Assignment:
Could you retype all of the records exactly, leaving out every picture?

>>>>

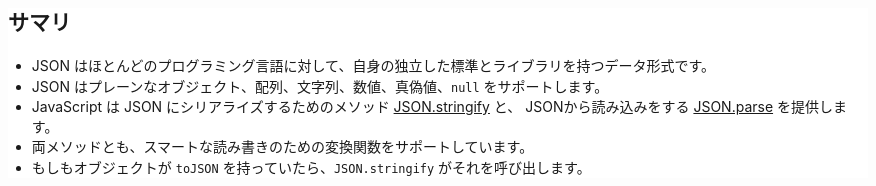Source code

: 
## サマリ 

- JSON はほとんどのプログラミング言語に対して、自身の独立した標準とライブラリを持つデータ形式です。
- JSON はプレーンなオブジェクト、配列、文字列、数値、真偽値、`null` をサポートします。
- JavaScript は JSON にシリアライズするためのメソッド [JSON.stringify](mdn:js/JSON/stringify) と、 JSONから読み込みをする [JSON.parse](mdn:js/JSON/parse) を提供します。
- 両メソッドとも、スマートな読み書きのための変換関数をサポートしています。
- もしもオブジェクトが `toJSON` を持っていたら、`JSON.stringify` がそれを呼び出します。
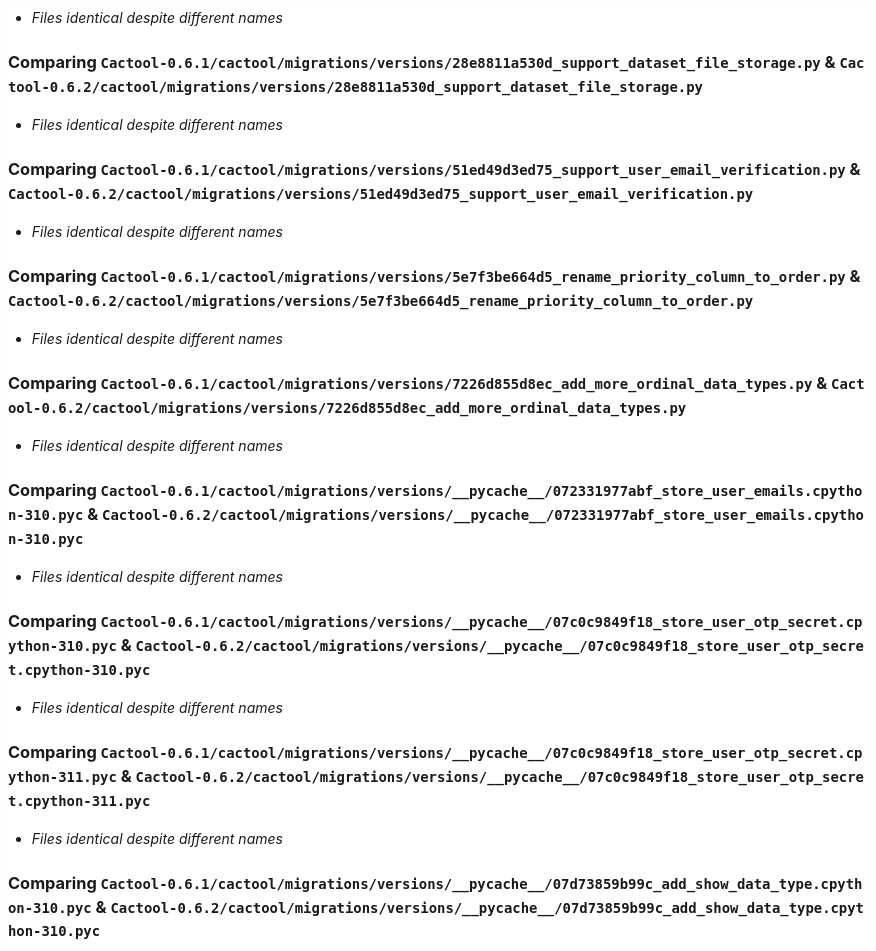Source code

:  * *Files identical despite different names*

### Comparing `Cactool-0.6.1/cactool/migrations/versions/28e8811a530d_support_dataset_file_storage.py` & `Cactool-0.6.2/cactool/migrations/versions/28e8811a530d_support_dataset_file_storage.py`

 * *Files identical despite different names*

### Comparing `Cactool-0.6.1/cactool/migrations/versions/51ed49d3ed75_support_user_email_verification.py` & `Cactool-0.6.2/cactool/migrations/versions/51ed49d3ed75_support_user_email_verification.py`

 * *Files identical despite different names*

### Comparing `Cactool-0.6.1/cactool/migrations/versions/5e7f3be664d5_rename_priority_column_to_order.py` & `Cactool-0.6.2/cactool/migrations/versions/5e7f3be664d5_rename_priority_column_to_order.py`

 * *Files identical despite different names*

### Comparing `Cactool-0.6.1/cactool/migrations/versions/7226d855d8ec_add_more_ordinal_data_types.py` & `Cactool-0.6.2/cactool/migrations/versions/7226d855d8ec_add_more_ordinal_data_types.py`

 * *Files identical despite different names*

### Comparing `Cactool-0.6.1/cactool/migrations/versions/__pycache__/072331977abf_store_user_emails.cpython-310.pyc` & `Cactool-0.6.2/cactool/migrations/versions/__pycache__/072331977abf_store_user_emails.cpython-310.pyc`

 * *Files identical despite different names*

### Comparing `Cactool-0.6.1/cactool/migrations/versions/__pycache__/07c0c9849f18_store_user_otp_secret.cpython-310.pyc` & `Cactool-0.6.2/cactool/migrations/versions/__pycache__/07c0c9849f18_store_user_otp_secret.cpython-310.pyc`

 * *Files identical despite different names*

### Comparing `Cactool-0.6.1/cactool/migrations/versions/__pycache__/07c0c9849f18_store_user_otp_secret.cpython-311.pyc` & `Cactool-0.6.2/cactool/migrations/versions/__pycache__/07c0c9849f18_store_user_otp_secret.cpython-311.pyc`

 * *Files identical despite different names*

### Comparing `Cactool-0.6.1/cactool/migrations/versions/__pycache__/07d73859b99c_add_show_data_type.cpython-310.pyc` & `Cactool-0.6.2/cactool/migrations/versions/__pycache__/07d73859b99c_add_show_data_type.cpython-310.pyc`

<<<<

Finished task:
Source code

: 
## サマリ 

- JSON はほとんどのプログラミング言語に対して、自身の独立した標準とライブラリを持つデータ形式です。
- JSON はプレーンなオブジェクト、配列、文字列、数値、真偽値、`null` をサポートします。
- JavaScript は JSON にシリアライズするためのメソッド [JSON.stringify](mdn:js/JSON/stringify) と、 JSONから読み込みをする [JSON.parse](mdn:js/JSON/parse) を提供します。
- 両メソッドとも、スマートな読み書きのための変換関数をサポートしています。
- もしもオブジェクトが `toJSON` を持っていたら、`JSON.stringify` がそれを呼び出します。
Source code

:  * *Files identical despite different names*

### Comparing `Cactool-0.6.1/cactool/migrations/versions/28e8811a530d_support_dataset_file_storage.py` & `Cactool-0.6.2/cactool/migrations/versions/28e8811a530d_support_dataset_file_storage.py`

 * *Files identical despite different names*

### Comparing `Cactool-0.6.1/cactool/migrations/versions/51ed49d3ed75_support_user_email_verification.py` & `Cactool-0.6.2/cactool/migrations/versions/51ed49d3ed75_support_user_email_verification.py`

 * *Files identical despite different names*

### Comparing `Cactool-0.6.1/cactool/migrations/versions/5e7f3be664d5_rename_priority_column_to_order.py` & `Cactool-0.6.2/cactool/migrations/versions/5e7f3be664d5_rename_priority_column_to_order.py`

 * *Files identical despite different names*

### Comparing `Cactool-0.6.1/cactool/migrations/versions/7226d855d8ec_add_more_ordinal_data_types.py` & `Cactool-0.6.2/cactool/migrations/versions/7226d855d8ec_add_more_ordinal_data_types.py`

 * *Files identical despite different names*

### Comparing `Cactool-0.6.1/cactool/migrations/versions/__pycache__/072331977abf_store_user_emails.cpython-310.pyc` & `Cactool-0.6.2/cactool/migrations/versions/__pycache__/072331977abf_store_user_emails.cpython-310.pyc`

 * *Files identical despite different names*

### Comparing `Cactool-0.6.1/cactool/migrations/versions/__pycache__/07c0c9849f18_store_user_otp_secret.cpython-310.pyc` & `Cactool-0.6.2/cactool/migrations/versions/__pycache__/07c0c9849f18_store_user_otp_secret.cpython-310.pyc`

 * *Files identical despite different names*

### Comparing `Cactool-0.6.1/cactool/migrations/versions/__pycache__/07c0c9849f18_store_user_otp_secret.cpython-311.pyc` & `Cactool-0.6.2/cactool/migrations/versions/__pycache__/07c0c9849f18_store_user_otp_secret.cpython-311.pyc`

 * *Files identical despite different names*

### Comparing `Cactool-0.6.1/cactool/migrations/versions/__pycache__/07d73859b99c_add_show_data_type.cpython-310.pyc` & `Cactool-0.6.2/cactool/migrations/versions/__pycache__/07d73859b99c_add_show_data_type.cpython-310.pyc`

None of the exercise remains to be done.